U.S. Secretary of State Anthony Blinken (front row second from left) addresses participants of the U.S.--Africa Leaders Summit African with African Presidents from the Republic of Zambia (front row left) and Republic of Seychelles (front row right). (Courtesy Photo/ U.S. Department of State)
U.S. Secretary of State Anthony Blinken (front row second from left) addresses participants of the U.S.--Africa Leaders Summit African with African Presidents from the Republic of Zambia (front row left) and Republic of Seychelles (front row right). (Courtesy Photo/ U.S. Department of State)

The Biden Administration kicked off its U.S.-Africa Leaders Summit at the Walter E. Washington Convention Center in the nation’s capital for some 49 African heads of State and the African Union (AU) Chair Commissioner from Dec. 13 to Dec. 15. This is the first summit since 2014 that focuses on strengthening partnerships between the U.S. and advancing their shared business and economic development priorities. Its outcomes are to enhance the participating nations’ long-term relationships, and leverage U.S. public and private sector resources to support and empower African citizens, institutions, and nations.  

After a seven-year hiatus, one must ask: Why is Africa so important that the White House has decided to host another summit? Several reasons come to mind as African nations represent the largest regional voting bloc in the United Nations, it’s a key geopolitical player, and once fully implemented, the African Continental Free Trade Area (AfCFTA) will connect 55 countries across the continent with a gross domestic product valued at $3.4 trillion and become the largest free trade market in the world.   

African leaders are keenly aware of the continent’s global comparative advantage and are promoting the need for more U.S. support to advance the AU’s Agenda 2063 that was adopted by its members in 2015 in Addis Ababa, Ethiopia. The agenda provides a continental strategy for economic and social development in Africa. Some of its top priorities are to build a high-speed train network that connects to all African capitals and commercial centers, establish the AfCFTA, as well as the Pan African digital data network.  

The Biden Administration has adopted the Partnership for Global Infrastructure and Investment and pledged $200 billion over five years to support the AU’s efforts to develop these projects. 

President Joe Biden is scheduled to deliver a keynote address at the summit on Dec. 14 and later his administration will provide more details about U.S.- Africa partnerships with the release of its new African Strategy in August 2023. 

The Summit and new African Strategy successes will be measured by the government’s capacity to get beyond the rhetoric.  The outcomes will be judged on the administration’s ability to appropriate more blended public-private resources that address Africa’s development.  Africa faces a variety of challenges such as global climate change, population growth, and workforce development especially among African youth.  In addition to growing and sustaining trade between the U.S. and Africa, the U.S. Congress must reauthorize the current African Growth and Opportunities Act (AGOA) which ends in 2025.  

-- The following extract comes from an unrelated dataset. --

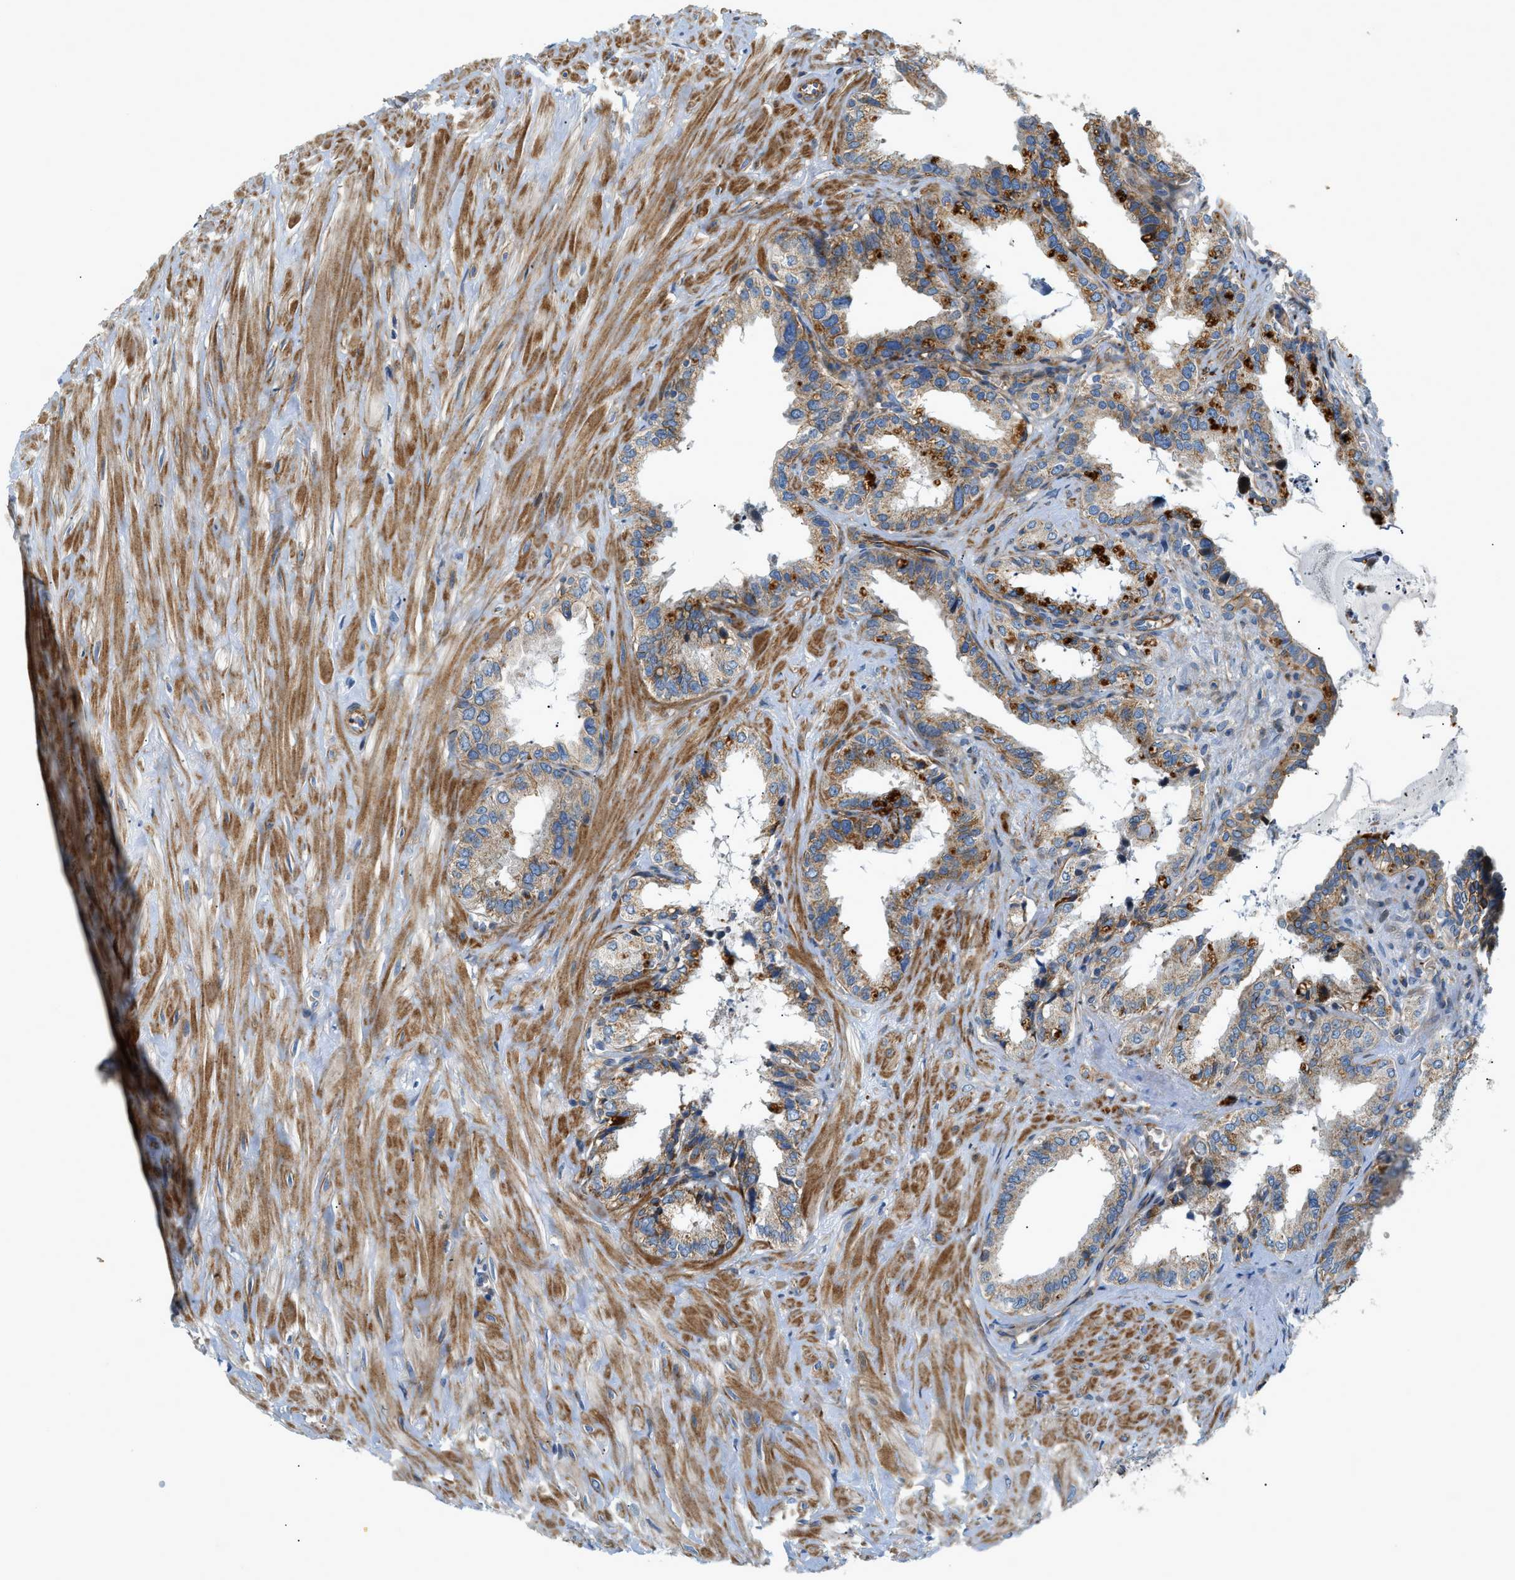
{"staining": {"intensity": "strong", "quantity": "25%-75%", "location": "cytoplasmic/membranous"}, "tissue": "seminal vesicle", "cell_type": "Glandular cells", "image_type": "normal", "snomed": [{"axis": "morphology", "description": "Normal tissue, NOS"}, {"axis": "topography", "description": "Seminal veicle"}], "caption": "Protein staining of benign seminal vesicle reveals strong cytoplasmic/membranous expression in approximately 25%-75% of glandular cells. (Brightfield microscopy of DAB IHC at high magnification).", "gene": "DHODH", "patient": {"sex": "male", "age": 64}}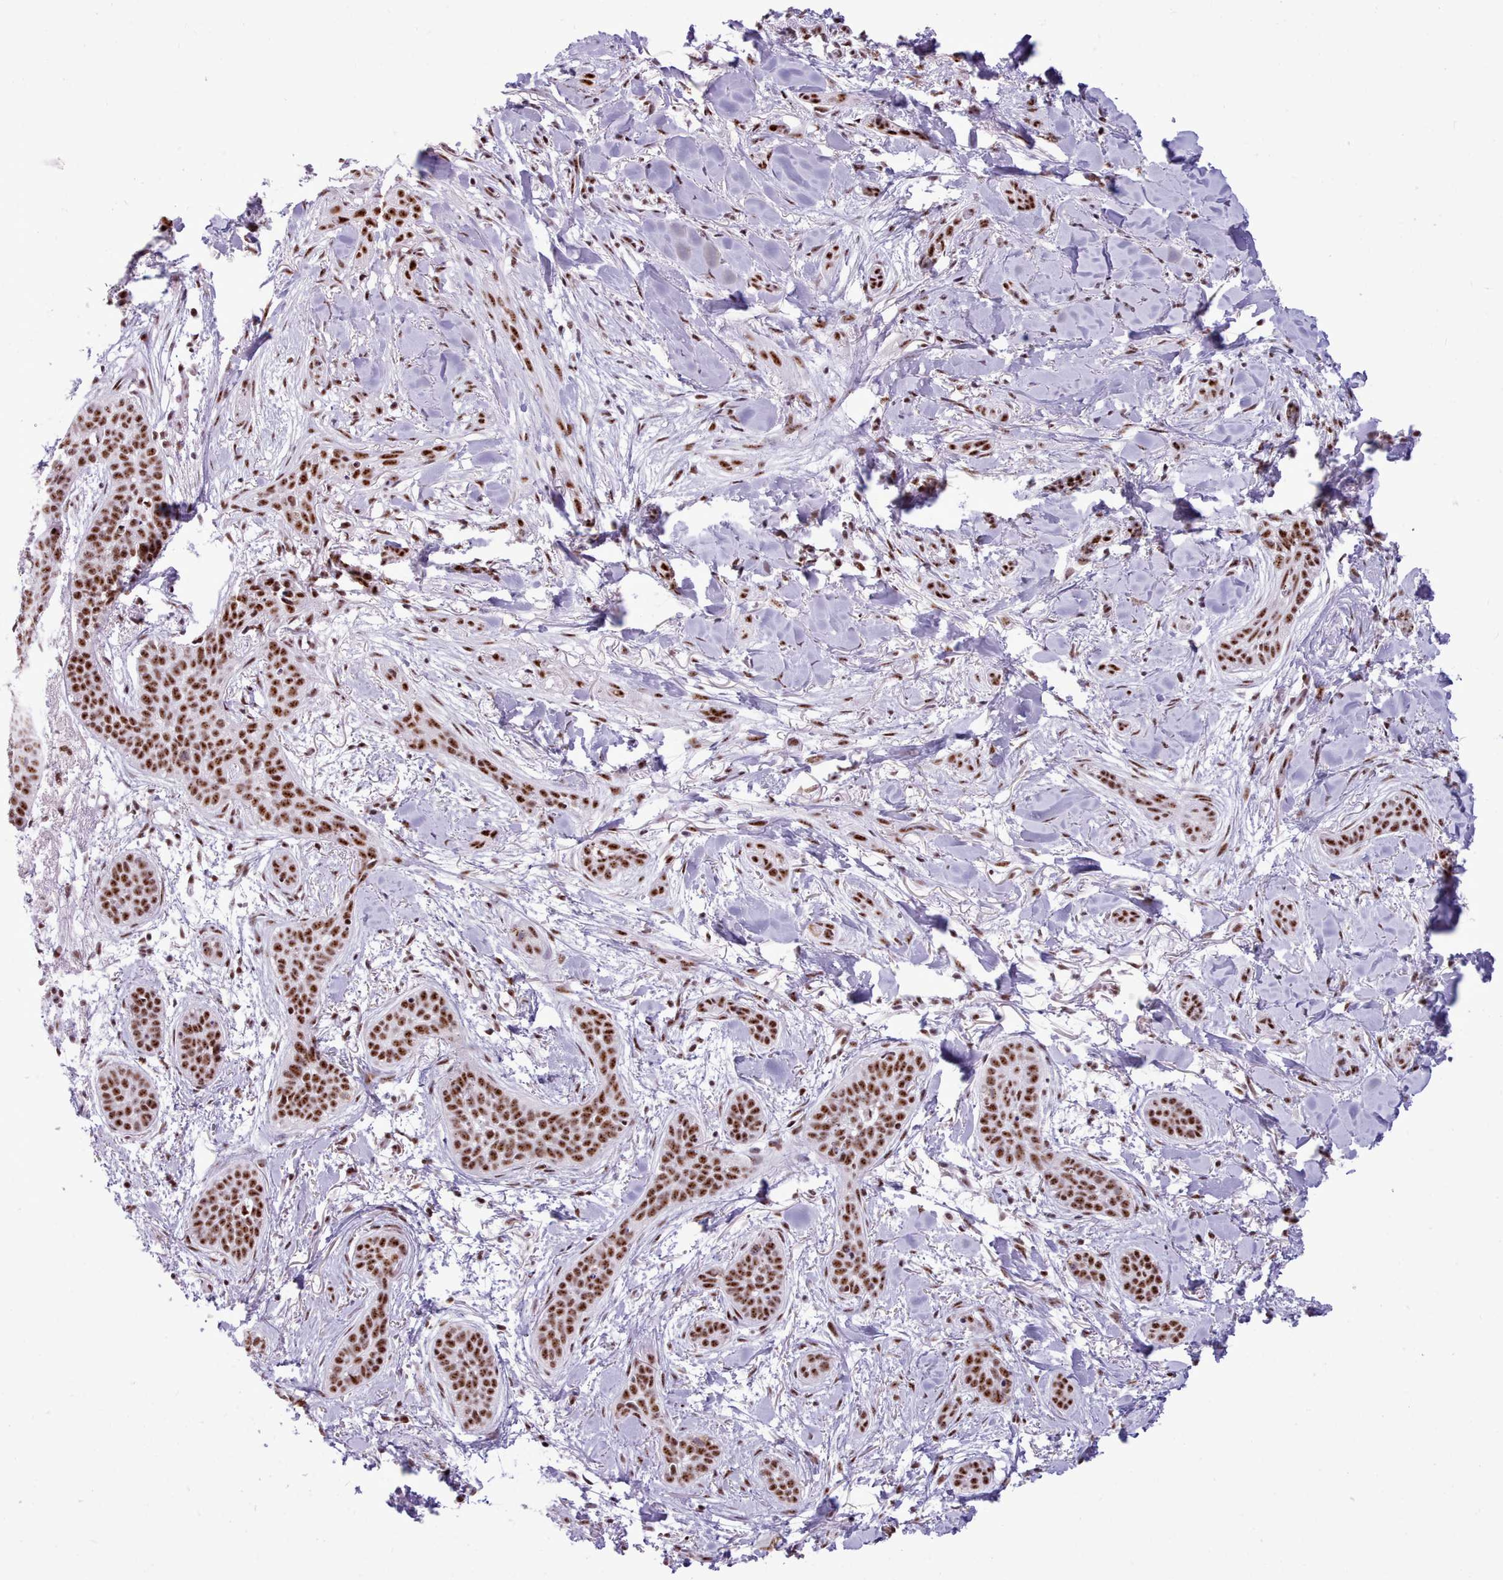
{"staining": {"intensity": "strong", "quantity": ">75%", "location": "nuclear"}, "tissue": "skin cancer", "cell_type": "Tumor cells", "image_type": "cancer", "snomed": [{"axis": "morphology", "description": "Basal cell carcinoma"}, {"axis": "topography", "description": "Skin"}], "caption": "Protein staining of skin cancer (basal cell carcinoma) tissue exhibits strong nuclear positivity in approximately >75% of tumor cells.", "gene": "TMEM35B", "patient": {"sex": "male", "age": 52}}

Many African, African diasporan and American business, investment and trade development stakeholders have made several policy recommendations to the Biden Administration to address these issues.  Some would like more effective policies and programs to foster greater incentives for trade and investments in Africa.  Others propose initiates that assist African American small and medium size businesses to successfully compete and win USAID procurement projects in Africa.  

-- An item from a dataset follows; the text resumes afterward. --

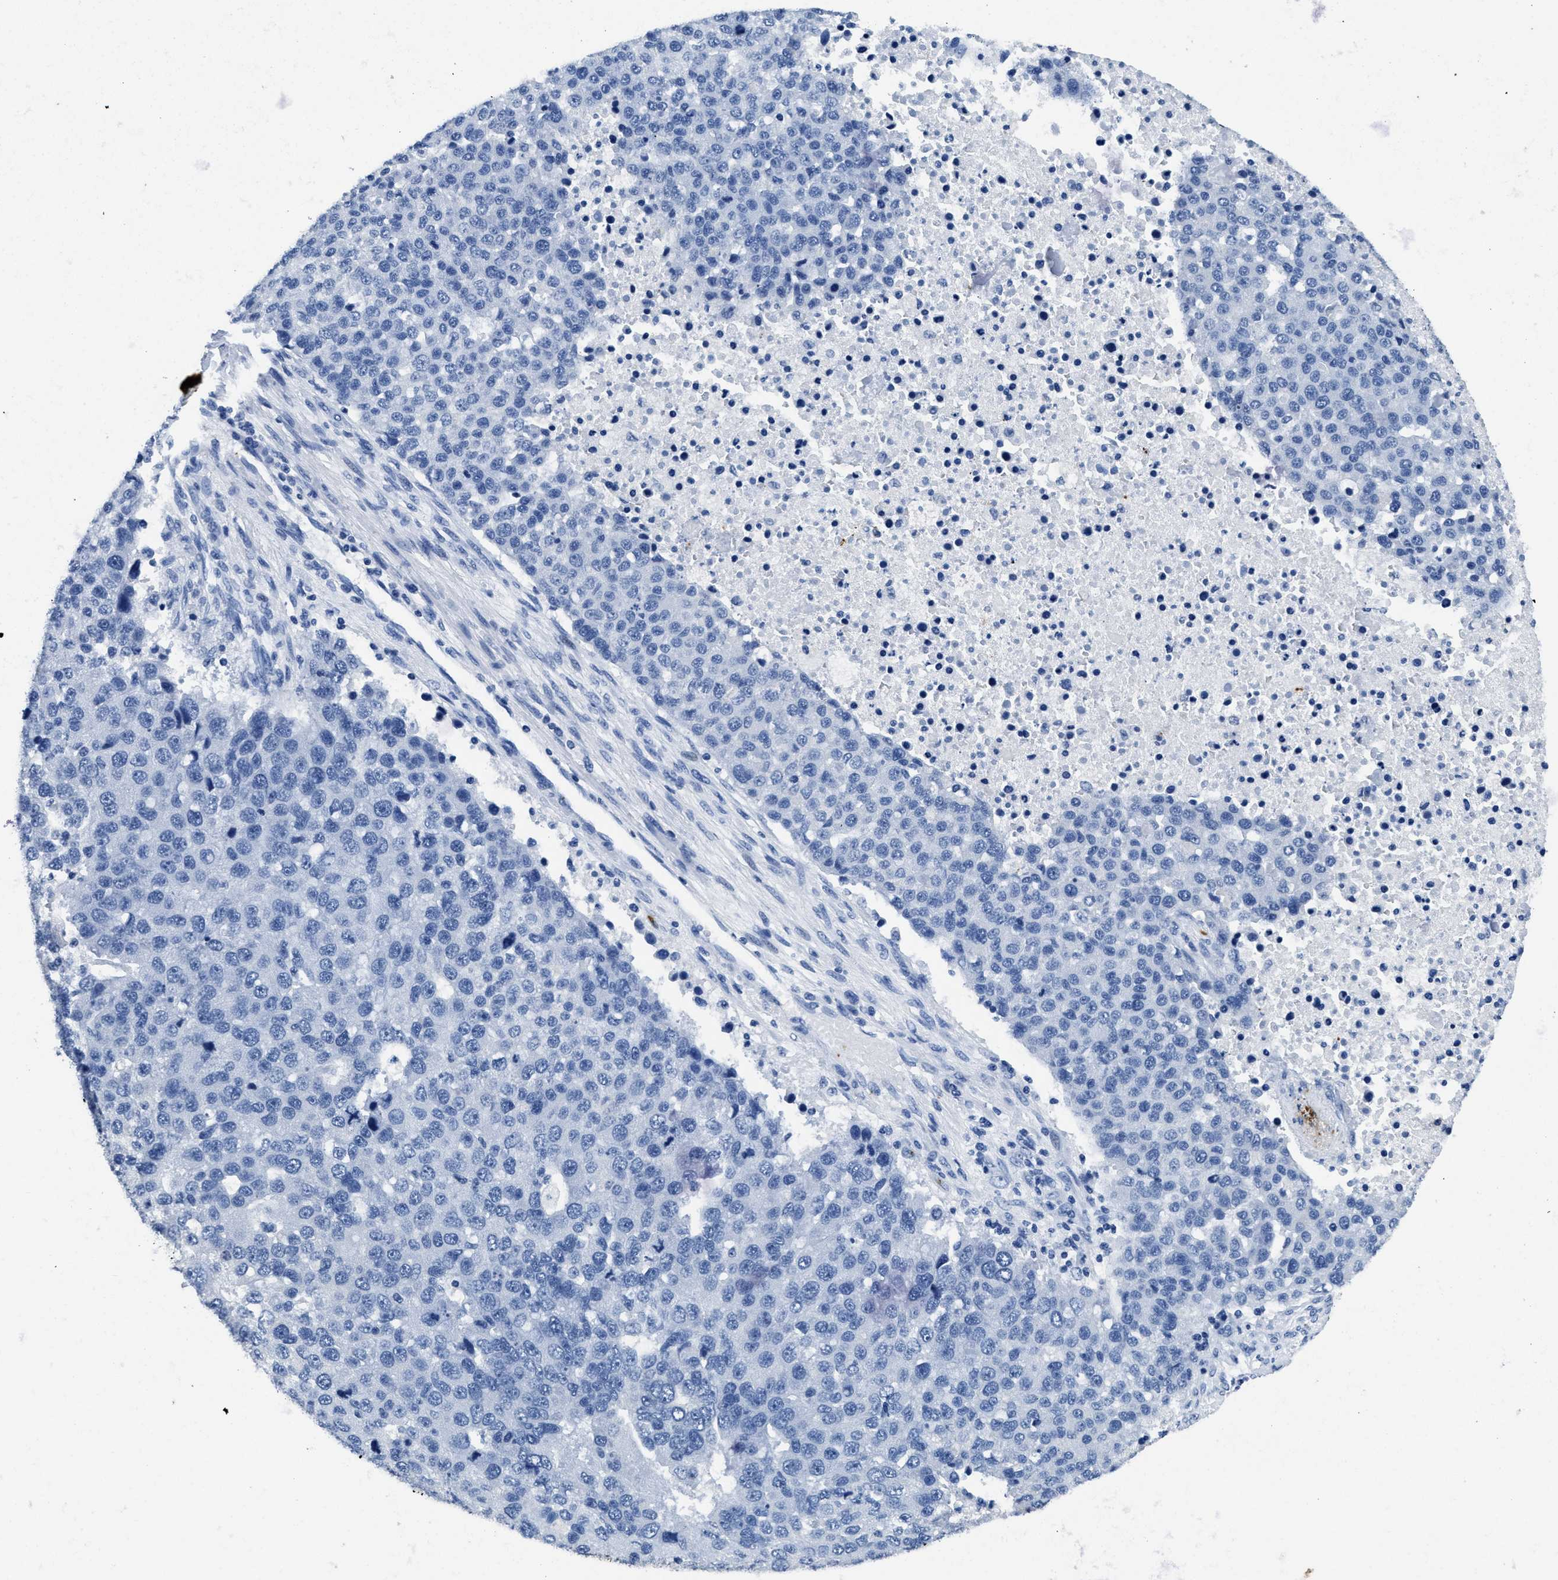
{"staining": {"intensity": "negative", "quantity": "none", "location": "none"}, "tissue": "pancreatic cancer", "cell_type": "Tumor cells", "image_type": "cancer", "snomed": [{"axis": "morphology", "description": "Adenocarcinoma, NOS"}, {"axis": "topography", "description": "Pancreas"}], "caption": "Tumor cells show no significant staining in pancreatic cancer (adenocarcinoma). The staining was performed using DAB (3,3'-diaminobenzidine) to visualize the protein expression in brown, while the nuclei were stained in blue with hematoxylin (Magnification: 20x).", "gene": "ITGA2B", "patient": {"sex": "female", "age": 61}}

Tigist Melesse, professor at University of California, Berkeley, argues that U.S aid has failed to deliver sustainable economic growth and poverty reduction in Africa.   

The Biden Administration and its African partners have much work ahead to address Africa’s development while many observers are hoping for success but remain skeptical. 

Joseph Sang, VP at USIP’s Africa Center said the summit should give people homework to continue the efforts.